A week later, back in Bologna, Federico was having a quick cup of coffee with an old friend of his, Guido, a fellow graduate student in history. They were sitting outside a little café in an alley just off the Piazza Scaravilli, which was perfectly placed to give its customers a choice of morning spring sunshine or shade. They had chosen the sun.
‘So how was Rome, Federico? Were the secret archives all they are cracked up to be?’
‘Yeah, I’d say so. And I found something; something pretty incredible.’
‘In the library?’
‘Stuffed in the back of the memoirs of a ship’s captain. It was a letter from Christopher Columbus to his younger brother Bartholomew in Lisbon. Written in Galway in 1477. Can you believe it?’
‘Jesus!’ Guido, usually unflappable, sat upright. ‘What the hell was that doing there?’
‘It contained notes made by Christopher Columbus about his visit to Iceland on an English ship from Bristol. It describes a failed attempt they made to get to Greenland. And then, while Columbus was in Iceland, a priest told him about the sagas which described the Viking exploration of North America. Columbus wrote it all down, including detailed navigational instructions from Greenland to some place called Hóp, which is somewhere on the Atlantic coast of what the Icelanders called Vinland. That’s America. I suppose someone way in the past must have thought it was relevant to my seventeenth-century ship captain’s travels and stuffed the letter in his memoirs.’
‘You’re right, that is incredible! Where is Galway? Scotland?’
‘Ireland. It seems Columbus stopped there on his way back from Iceland.’
‘So what did you do with the letter?’
‘I handed it in to the library staff. But I made a copy and took some pictures. Here.’
Federico fiddled with his phone and showed a picture to his friend.
Guido whistled. ‘Cool! Is it real, do you think?’

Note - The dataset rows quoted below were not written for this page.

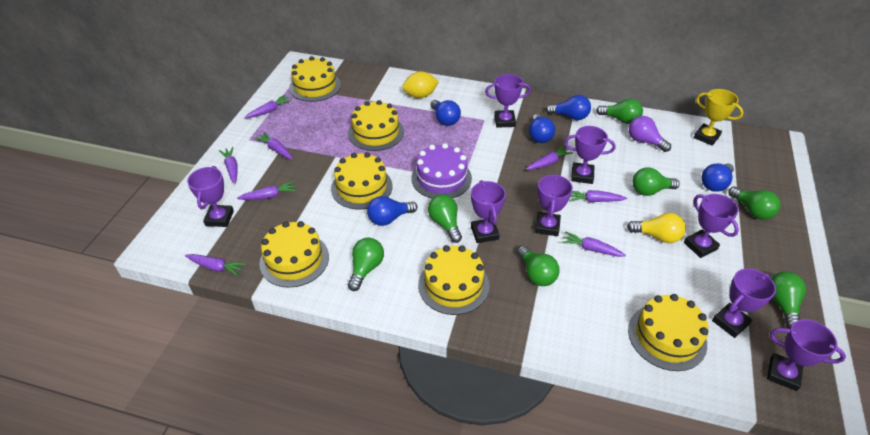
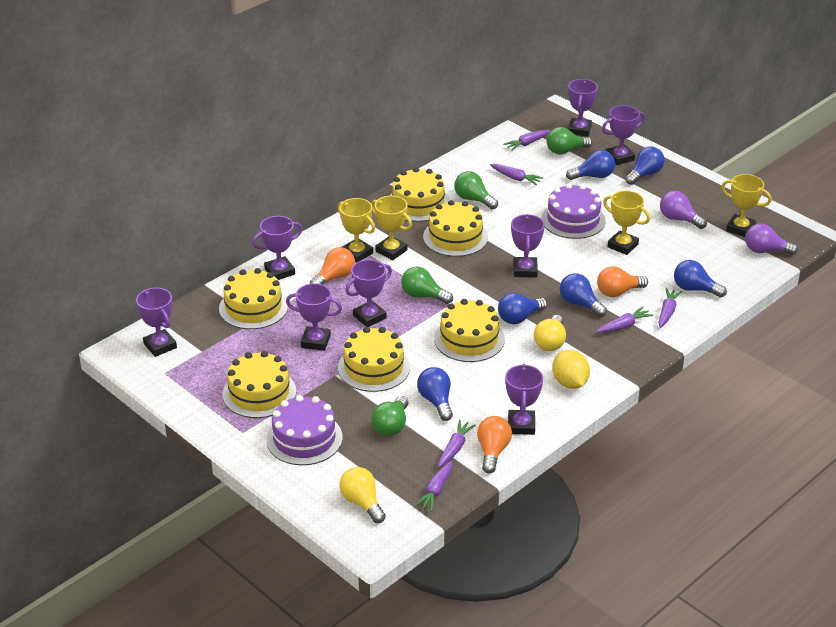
blue light bulb: [367,196,417,226] [430,100,461,126] [529,114,555,143] [545,95,591,120] [701,163,734,192] = 5 -> [417,367,453,421] [498,293,547,324] [560,273,607,317] [566,150,615,180] [625,147,664,185] [674,260,727,298] = 6
green light bulb: [348,237,384,291] [428,194,462,243] [517,246,560,286] [596,99,643,124] [632,167,680,196] [728,186,781,220] [771,272,806,329] = 7 -> [372,396,408,436] [401,267,453,304] [454,171,498,210] [547,127,592,155] = 4
orange light bulb: none = 0 -> [310,247,355,285] [477,416,512,474] [597,266,648,297] = 3
purple cake: [411,143,472,198] = 1 -> [266,395,343,465] [541,183,605,239] = 2
purple carrot: [185,254,246,277] [219,147,238,184] [237,181,297,200] [244,95,292,118] [254,132,293,159] [526,145,573,170] [562,231,626,257] [569,190,627,202] = 8 -> [415,461,453,512] [438,420,476,468] [490,164,543,185] [503,130,551,151] [596,306,653,333] [658,288,682,328] = 6
purple light bulb: [629,116,671,152] = 1 -> [660,191,707,229] [745,223,798,255] = 2
yellow light bulb: [627,213,686,243] = 1 -> [339,467,386,523] [534,315,566,351] = 2
yellow trophy: [694,89,744,146] = 1 -> [337,198,375,263] [371,196,412,260] [603,191,650,255] [721,174,772,237] = 4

Federico smiled ruefully. ‘The Vatican don’t think so, but they said they would get it analysed and let me know. I spoke to my supervisor here about it and he said that there is no chance it’s authentic. Apparently there is a reference to a visit to Iceland in 1477 in Columbus’s letters, but it’s all vague. And by that time the Icelanders would have forgotten all about America, if in fact the Vikings ever did get there. He says that the Icelanders and the Norwegians are desperate to prove that the Vikings discovered America before Columbus, and one of them will have faked it. There are a lot of Columbus forgeries.’
‘But the Vikings did discover America, didn’t they?’ Guido said.